Шумно уже в коридорах. Стриженые мальчики в серых куртках или черных мундирчиках с золотыми пуговицами кричат, бегают. Витька бежит в свой класс коридорами. И не робко, как вот недавно, две-три недели назад. А Краснов ждет. Он немного угрюмый, робкий, делает все, что захочет Витька. С Красновым можно поиграть в перышки, в пятнашки, можно поменяться книжками, поговорить, о чем хочешь.
В двери мелькает Барабан, молодой надзиратель, строго оглянет, не шалят ли мальчишки слишком, опять скроется.
В коридоре бьет звонок. Торопливо становятся мальчики в пары, идут, как солдаты, в зал, и там, установясь длинными рядами, оглушительно поют: «Царю небесный», «Отче наш», «Боже, царя храни»…
И странно: «Отче наш» так же томит Витьку, как в минуты его одинокой молитвы.
И после ждать учителя, чуть волноваться: не спросит ли?
Учитель придет, молодой, усики чуть-чуть, зовут Пал Палыч, прозывают Огурчик.
– Андронов, отвечай!
У Витьки птицей забьется сердце, зарумянится весь он.
– Ну?
И улыбнется ласково Пал Палыч.
– А ты не робей. Ведь знаешь урок.
– Знаю.
– Так вот.
И Витька уже отвечает.
– Вот-вот, молодец!
Скоро Витька привык: не бьется уже сердце птицей, ныне – спроси не спроси – он всегда знает.

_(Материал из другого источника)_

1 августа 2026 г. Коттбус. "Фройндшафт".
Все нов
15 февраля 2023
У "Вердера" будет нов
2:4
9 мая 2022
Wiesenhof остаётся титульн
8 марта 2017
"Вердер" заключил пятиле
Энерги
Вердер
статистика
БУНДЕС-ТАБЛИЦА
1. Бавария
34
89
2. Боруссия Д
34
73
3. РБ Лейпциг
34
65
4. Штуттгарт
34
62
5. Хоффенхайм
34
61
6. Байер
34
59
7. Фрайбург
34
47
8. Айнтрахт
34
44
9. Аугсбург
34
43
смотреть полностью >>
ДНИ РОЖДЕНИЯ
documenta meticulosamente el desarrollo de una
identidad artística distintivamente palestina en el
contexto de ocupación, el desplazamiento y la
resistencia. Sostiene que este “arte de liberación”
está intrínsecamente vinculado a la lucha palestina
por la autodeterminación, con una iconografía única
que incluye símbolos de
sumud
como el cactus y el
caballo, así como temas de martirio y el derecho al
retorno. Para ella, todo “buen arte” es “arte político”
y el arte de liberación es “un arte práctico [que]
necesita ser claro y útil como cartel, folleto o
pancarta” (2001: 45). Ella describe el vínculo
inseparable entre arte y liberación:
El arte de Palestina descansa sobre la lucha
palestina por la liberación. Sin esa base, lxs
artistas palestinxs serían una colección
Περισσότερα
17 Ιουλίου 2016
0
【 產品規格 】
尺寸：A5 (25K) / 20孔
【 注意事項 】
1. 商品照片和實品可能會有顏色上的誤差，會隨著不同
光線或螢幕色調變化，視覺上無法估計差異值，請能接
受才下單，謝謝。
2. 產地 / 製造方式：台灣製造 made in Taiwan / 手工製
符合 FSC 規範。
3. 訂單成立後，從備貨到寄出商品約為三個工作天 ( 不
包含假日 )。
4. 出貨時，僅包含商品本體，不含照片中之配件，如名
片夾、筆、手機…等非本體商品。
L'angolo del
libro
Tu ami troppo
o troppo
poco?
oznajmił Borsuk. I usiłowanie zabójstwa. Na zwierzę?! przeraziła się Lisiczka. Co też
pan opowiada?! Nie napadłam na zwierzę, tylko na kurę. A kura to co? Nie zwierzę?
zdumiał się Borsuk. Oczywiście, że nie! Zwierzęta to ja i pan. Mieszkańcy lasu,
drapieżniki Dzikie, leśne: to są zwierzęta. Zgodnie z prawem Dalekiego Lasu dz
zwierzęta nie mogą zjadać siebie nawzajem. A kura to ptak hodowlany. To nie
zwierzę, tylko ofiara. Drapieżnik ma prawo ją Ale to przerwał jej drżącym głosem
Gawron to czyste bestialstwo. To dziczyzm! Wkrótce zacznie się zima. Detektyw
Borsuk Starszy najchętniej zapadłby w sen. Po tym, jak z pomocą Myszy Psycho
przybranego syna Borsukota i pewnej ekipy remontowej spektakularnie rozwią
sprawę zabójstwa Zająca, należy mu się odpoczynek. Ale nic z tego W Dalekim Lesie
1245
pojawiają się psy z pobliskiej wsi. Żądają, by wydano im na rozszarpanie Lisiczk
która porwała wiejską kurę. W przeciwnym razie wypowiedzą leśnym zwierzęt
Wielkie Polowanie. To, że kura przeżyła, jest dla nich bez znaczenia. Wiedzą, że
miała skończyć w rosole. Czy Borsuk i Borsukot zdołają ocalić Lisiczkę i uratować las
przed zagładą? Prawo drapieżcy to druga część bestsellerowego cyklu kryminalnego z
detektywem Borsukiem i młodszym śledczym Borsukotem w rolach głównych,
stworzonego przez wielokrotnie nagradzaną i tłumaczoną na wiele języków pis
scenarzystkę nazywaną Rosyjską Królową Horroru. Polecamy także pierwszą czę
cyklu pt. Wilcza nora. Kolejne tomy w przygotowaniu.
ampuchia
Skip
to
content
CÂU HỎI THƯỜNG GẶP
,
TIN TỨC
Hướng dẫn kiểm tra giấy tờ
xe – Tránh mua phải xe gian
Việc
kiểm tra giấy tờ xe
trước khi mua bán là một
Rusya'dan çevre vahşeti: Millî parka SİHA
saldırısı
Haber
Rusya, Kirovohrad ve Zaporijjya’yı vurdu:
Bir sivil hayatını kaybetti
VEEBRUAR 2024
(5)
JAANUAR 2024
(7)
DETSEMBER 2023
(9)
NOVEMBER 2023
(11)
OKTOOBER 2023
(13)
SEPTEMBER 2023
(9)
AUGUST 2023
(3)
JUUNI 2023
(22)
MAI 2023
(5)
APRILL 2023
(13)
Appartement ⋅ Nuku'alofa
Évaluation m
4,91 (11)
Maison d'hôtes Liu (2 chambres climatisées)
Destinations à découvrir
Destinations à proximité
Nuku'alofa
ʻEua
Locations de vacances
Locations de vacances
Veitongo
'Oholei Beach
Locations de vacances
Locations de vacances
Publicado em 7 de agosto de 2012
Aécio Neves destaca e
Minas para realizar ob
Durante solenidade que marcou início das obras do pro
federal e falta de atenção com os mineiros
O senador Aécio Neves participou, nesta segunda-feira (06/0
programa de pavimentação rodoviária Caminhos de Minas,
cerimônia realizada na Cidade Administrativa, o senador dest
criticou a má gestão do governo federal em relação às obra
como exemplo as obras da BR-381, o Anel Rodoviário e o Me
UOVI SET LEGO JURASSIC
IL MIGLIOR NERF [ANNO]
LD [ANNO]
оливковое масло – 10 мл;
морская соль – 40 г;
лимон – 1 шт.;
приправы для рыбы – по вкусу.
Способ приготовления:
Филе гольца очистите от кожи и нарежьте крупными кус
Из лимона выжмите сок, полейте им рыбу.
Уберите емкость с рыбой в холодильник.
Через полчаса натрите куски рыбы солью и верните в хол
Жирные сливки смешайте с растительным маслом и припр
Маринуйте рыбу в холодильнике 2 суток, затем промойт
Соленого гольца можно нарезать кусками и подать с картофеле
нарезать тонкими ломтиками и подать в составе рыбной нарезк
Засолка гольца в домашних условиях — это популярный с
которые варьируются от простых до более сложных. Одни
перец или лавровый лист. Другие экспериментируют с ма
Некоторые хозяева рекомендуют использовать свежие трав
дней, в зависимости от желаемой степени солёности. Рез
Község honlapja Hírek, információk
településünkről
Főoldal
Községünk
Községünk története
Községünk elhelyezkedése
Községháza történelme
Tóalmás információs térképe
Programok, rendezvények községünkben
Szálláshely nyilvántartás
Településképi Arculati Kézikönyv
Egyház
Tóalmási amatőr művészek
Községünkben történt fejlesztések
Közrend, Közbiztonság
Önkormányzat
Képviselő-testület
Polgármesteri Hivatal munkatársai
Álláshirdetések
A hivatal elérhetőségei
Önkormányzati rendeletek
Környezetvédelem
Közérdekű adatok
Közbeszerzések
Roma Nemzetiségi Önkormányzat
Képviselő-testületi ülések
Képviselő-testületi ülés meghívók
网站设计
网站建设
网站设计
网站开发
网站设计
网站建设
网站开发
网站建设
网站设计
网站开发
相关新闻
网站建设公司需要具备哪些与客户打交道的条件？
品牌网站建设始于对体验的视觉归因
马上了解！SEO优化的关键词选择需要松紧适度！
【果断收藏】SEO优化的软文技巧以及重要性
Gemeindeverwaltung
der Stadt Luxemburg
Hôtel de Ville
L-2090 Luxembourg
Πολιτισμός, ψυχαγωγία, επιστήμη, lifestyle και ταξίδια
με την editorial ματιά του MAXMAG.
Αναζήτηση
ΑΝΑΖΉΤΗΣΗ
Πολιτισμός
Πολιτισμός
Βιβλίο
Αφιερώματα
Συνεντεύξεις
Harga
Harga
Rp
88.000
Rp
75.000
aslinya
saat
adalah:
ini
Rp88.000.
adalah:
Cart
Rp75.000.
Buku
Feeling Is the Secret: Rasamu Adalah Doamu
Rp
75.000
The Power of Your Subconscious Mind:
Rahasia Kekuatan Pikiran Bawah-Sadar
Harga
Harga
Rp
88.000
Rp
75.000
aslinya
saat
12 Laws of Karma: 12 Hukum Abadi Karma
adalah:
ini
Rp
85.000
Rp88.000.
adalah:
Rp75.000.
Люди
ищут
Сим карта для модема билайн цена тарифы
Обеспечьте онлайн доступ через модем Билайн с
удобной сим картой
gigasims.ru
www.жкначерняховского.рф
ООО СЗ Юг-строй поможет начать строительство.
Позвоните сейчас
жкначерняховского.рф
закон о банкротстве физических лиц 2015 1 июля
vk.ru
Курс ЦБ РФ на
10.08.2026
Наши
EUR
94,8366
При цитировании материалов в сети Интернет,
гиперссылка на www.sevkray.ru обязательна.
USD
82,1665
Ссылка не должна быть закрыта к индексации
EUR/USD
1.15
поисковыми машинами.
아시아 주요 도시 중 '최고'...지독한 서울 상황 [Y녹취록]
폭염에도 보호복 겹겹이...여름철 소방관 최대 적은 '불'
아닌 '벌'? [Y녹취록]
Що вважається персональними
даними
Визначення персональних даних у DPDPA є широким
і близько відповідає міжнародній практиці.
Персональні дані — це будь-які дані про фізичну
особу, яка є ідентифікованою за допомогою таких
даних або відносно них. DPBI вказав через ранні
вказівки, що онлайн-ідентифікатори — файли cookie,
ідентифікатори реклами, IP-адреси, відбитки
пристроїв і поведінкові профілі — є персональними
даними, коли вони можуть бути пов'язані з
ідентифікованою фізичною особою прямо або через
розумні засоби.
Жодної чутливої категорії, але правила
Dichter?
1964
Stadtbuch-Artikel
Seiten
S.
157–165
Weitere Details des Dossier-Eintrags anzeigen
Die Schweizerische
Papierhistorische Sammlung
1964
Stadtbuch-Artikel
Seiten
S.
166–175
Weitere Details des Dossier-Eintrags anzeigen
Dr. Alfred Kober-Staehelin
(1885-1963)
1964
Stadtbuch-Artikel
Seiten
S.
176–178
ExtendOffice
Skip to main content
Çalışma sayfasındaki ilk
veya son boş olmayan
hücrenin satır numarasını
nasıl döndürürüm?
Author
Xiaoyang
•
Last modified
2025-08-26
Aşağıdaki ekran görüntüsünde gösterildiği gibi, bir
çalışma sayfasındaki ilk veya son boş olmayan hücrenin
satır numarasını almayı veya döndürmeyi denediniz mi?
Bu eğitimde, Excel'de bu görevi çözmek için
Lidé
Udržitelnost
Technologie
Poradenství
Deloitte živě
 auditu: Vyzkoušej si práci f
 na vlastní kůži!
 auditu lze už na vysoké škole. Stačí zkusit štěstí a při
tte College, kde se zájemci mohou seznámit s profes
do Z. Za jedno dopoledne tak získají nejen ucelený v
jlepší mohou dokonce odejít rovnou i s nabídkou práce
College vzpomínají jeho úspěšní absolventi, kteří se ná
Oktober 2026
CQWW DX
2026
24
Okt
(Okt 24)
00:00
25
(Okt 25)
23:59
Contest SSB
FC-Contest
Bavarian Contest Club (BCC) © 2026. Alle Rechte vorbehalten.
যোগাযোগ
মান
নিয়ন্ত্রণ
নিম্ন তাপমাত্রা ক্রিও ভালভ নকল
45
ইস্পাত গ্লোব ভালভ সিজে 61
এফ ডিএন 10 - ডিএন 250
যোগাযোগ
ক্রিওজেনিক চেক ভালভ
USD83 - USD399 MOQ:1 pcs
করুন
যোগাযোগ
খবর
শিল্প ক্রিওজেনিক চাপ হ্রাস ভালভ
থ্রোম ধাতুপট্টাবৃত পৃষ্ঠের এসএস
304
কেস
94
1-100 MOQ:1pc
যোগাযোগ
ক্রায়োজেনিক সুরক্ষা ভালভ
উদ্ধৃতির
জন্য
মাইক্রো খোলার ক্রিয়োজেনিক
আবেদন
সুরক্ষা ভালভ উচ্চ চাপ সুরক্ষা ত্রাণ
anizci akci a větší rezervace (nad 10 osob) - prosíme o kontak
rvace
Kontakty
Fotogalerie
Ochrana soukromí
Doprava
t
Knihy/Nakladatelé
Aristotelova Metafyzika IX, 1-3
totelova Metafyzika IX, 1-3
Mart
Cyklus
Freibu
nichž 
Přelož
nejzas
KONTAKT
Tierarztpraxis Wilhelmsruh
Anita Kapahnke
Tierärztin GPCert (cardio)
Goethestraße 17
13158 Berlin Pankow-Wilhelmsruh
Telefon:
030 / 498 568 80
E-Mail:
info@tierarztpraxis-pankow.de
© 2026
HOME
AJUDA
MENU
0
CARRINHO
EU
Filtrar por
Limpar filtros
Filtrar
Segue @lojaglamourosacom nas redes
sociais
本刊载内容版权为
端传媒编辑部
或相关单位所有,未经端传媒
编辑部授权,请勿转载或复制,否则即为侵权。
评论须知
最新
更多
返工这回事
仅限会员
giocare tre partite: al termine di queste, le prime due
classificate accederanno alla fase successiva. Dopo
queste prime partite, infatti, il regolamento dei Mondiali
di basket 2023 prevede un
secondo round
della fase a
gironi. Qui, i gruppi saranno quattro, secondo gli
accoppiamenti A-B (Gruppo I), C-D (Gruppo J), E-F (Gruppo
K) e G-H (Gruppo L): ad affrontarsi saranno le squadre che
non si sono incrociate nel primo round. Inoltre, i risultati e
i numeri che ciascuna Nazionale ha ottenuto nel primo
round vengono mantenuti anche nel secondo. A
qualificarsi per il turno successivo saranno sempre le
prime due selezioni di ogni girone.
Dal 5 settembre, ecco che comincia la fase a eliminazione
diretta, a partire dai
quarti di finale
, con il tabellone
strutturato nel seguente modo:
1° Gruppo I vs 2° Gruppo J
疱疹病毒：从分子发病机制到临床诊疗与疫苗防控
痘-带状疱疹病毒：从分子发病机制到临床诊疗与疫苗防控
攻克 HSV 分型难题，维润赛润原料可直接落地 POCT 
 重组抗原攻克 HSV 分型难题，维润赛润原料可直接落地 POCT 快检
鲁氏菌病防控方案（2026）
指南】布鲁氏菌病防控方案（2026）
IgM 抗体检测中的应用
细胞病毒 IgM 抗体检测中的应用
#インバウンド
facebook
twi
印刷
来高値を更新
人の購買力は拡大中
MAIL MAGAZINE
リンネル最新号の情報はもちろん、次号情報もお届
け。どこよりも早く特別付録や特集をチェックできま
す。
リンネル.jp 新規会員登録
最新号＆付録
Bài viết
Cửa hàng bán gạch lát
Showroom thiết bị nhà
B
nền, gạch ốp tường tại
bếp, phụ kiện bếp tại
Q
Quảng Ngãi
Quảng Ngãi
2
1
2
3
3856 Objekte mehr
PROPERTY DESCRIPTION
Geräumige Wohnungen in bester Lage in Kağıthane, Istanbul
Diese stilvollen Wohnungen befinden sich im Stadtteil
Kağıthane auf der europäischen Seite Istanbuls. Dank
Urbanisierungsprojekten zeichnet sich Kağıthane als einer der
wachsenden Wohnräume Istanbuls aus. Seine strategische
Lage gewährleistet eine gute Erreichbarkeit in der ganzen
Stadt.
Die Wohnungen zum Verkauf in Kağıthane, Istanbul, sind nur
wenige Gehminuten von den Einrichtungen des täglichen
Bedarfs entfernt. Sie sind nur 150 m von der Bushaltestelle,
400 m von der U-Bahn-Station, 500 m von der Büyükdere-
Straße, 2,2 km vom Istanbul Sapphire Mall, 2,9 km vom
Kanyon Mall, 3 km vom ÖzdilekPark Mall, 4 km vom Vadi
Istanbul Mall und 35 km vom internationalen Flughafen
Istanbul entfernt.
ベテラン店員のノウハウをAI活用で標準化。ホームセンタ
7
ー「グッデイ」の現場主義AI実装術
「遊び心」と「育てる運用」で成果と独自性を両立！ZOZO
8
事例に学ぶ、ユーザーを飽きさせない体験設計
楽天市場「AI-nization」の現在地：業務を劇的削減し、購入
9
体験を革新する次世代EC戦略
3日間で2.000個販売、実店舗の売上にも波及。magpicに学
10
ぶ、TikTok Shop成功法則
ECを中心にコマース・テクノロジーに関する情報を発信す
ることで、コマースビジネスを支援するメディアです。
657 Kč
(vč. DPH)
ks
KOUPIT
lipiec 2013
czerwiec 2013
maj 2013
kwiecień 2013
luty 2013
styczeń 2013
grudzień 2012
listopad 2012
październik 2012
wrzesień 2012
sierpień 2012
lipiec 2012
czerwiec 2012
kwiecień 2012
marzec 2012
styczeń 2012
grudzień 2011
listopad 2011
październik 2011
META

– Э, да ты в самом деле молодец! – скажет Пал Палыч.
И батюшка, страшный, лохматый церковный батюшка, тоже:
– Молодец, молодец! Ты каких Андроновых-то? Иван Михайлыча, что ли?
Удивительно, даже батюшка знает папу!
Домой Витька идет с Красновым пешком. Оба маленькие, а ранцы – с вагон; побежать если, книжки и пеналы в них громыхают.
И дома с гордостью рассказывать папе, маме, что было в классе.
По воскресеньям кое-когда приходил Филипп из сада:
– Приказал дедушка прислать внучка.
И вот на Забое в возке мчались за город, в сад.
Дедушка будто пел, разговаривая с Витькой:
– Ну, ученик, как дела-делишки?
Так дни – кубарем, играя, как зайцы в степи. Только бабушка вот стонет, охает. Захворала, ноги отнялись, будто почуяла: не нужна она в жизни больше, раз Витька ушел. И уже редко-редко приходила сверху, тяжело шаркая больными ногами.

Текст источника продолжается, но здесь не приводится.